Brief: Filter the data for "remède" and copy matching lines.

Items from a data source
= = = = =
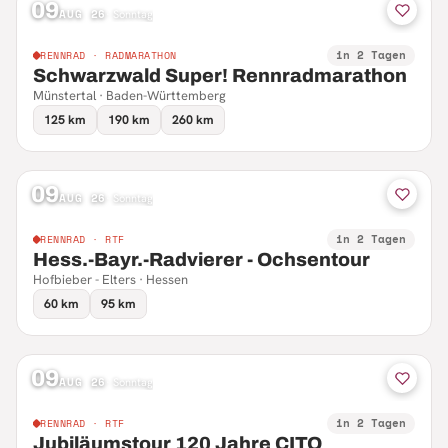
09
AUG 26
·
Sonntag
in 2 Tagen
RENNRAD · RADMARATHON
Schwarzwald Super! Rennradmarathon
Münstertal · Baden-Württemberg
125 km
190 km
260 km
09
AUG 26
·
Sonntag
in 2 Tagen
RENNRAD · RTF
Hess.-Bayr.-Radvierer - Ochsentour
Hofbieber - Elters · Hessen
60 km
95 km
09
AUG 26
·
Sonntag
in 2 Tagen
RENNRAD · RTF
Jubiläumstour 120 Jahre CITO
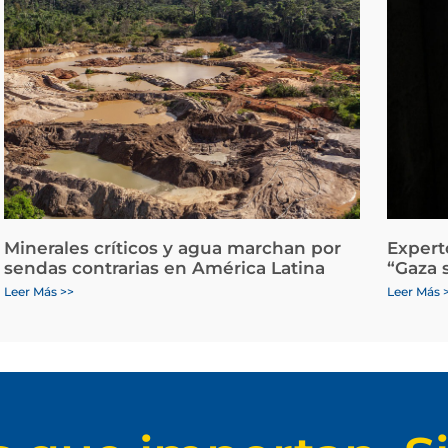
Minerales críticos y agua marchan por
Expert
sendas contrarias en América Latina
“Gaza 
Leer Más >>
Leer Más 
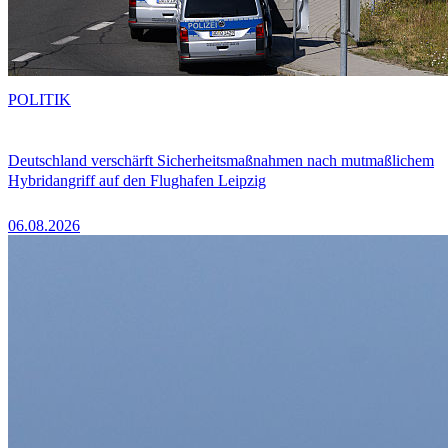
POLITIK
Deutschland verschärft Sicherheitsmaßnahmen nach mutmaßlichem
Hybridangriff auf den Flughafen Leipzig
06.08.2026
= = = = =
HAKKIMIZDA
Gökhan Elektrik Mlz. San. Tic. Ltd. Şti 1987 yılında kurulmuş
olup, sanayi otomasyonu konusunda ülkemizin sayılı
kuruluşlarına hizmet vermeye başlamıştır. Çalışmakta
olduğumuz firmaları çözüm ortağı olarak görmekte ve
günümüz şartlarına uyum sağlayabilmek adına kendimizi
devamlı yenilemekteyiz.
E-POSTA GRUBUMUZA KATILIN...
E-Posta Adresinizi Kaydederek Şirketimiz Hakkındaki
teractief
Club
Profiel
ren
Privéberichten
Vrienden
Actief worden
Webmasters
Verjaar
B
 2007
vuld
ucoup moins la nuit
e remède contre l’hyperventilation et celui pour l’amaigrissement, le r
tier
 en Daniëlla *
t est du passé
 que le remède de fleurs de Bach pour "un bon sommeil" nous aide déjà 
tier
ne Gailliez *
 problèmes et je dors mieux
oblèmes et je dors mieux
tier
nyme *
= = = = =
Final answer:
e remède contre l’hyperventilation et celui pour l’amaigrissement, le r
 que le remède de fleurs de Bach pour "un bon sommeil" nous aide déjà 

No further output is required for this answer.